Dans un communiqué publié sur les réseaux sociaux, l’hôtel a présenté ses excuses :

« Nous avons appris que votre réservation dans notre auberge à Bruxelles a été refusée. Après enquête, il s’avère qu’il s’agit d’une initiative personnelle d’un employé, contraire à nos directives. Cet acte est inadmissible. Nous avons licencié cet employé pour faute grave. Nous réitérons que tout le monde est le bienvenu dans notre chaîne. »

Babichenko a confirmé avoir été contacté par les responsables de l’hôtel :

« Ils m’ont proposé de séjourner gratuitement et ont précisé que cette auberge est financée par l’État, pas une organisation privée. Ils assurent que l’employé responsable a été immédiatement licencié. »

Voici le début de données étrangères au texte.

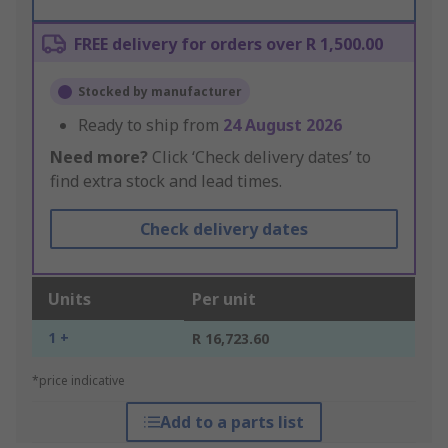
FREE delivery for orders over R 1,500.00
Stocked by manufacturer
Ready to ship from
24 August 2026
Need more?
Click ‘Check delivery dates’ to
find extra stock and lead times.
Check delivery dates
Units
Per unit
1 +
R 16,723.60
*price indicative
Add to a parts list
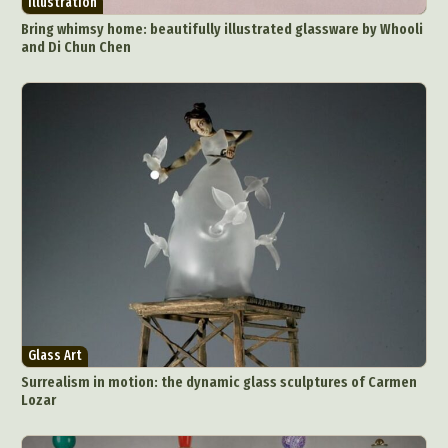
Illustration
Food Art
Furniture Design
Glass Art
Bring whimsy home: beautifully illustrated glassware by Whooli
Graphic Arts
Illustration
Installation
and Di Chun Chen
Interactive Art
Intervention
Landscape Photography
Macro Photography
Makeup Art
Mixed Media
Muralism & Grafitti
Nature
Painting
Paper Art
People & Portraiture
Photo Collage
Photography
Plant Photography
Plastic Arts
Pop Culture
Sculpture
Surreal & Fantasy Photography
Tattoo
Underwater Photography
Urban Photography
Videos
Glass Art
Surrealism in motion: the dynamic glass sculptures of Carmen
Lozar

Entre indignation et hésitation

Lorsqu’on lui demande s’il compte accepter l’invitation de l’hôtel, Babichenko reste indécis :

« Ils m’ont invité à y rester gratuitement, mais j’ai déjà réservé ailleurs. »

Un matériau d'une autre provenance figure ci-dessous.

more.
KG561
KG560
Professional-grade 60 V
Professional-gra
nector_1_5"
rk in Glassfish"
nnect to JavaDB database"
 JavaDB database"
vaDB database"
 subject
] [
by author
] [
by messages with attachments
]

Il a également expliqué ne pas avoir cherché à entrer en contact avec l’employée en question :

« C’est elle qui a écrit le message. Je lui ai répondu que je n’annulerais pas ma réservation moi-même. Ensuite, un cadre senior de l’auberge m’a contacté. »

Une question de principes

L’affaire soulève des questions troublantes sur les discriminations croissantes envers les citoyens israéliens dans certains pays européens. Si l’hôtel a pris des mesures rapides pour réparer cette faute, ce cas reflète une réalité plus large, où des voyageurs sont stigmatisés pour leur nationalité.

Une vigilance nécessaire face à la montée des discriminations

Cet incident n’est pas qu’un cas isolé ; il s’inscrit dans un contexte de tensions politiques et sociales qui déborde parfois dans la sphère privée. Bien que l’auberge ait présenté ses excuses et tenté de se rattraper, la question reste ouverte : comment garantir que de tels actes ne se reproduisent pas ?

Pour Babichenko et d’autres Israéliens confrontés à ces situations, la vigilance reste de mise, car ce genre de discrimination pourrait bien être un signe d’une tendance inquiétante en Europe.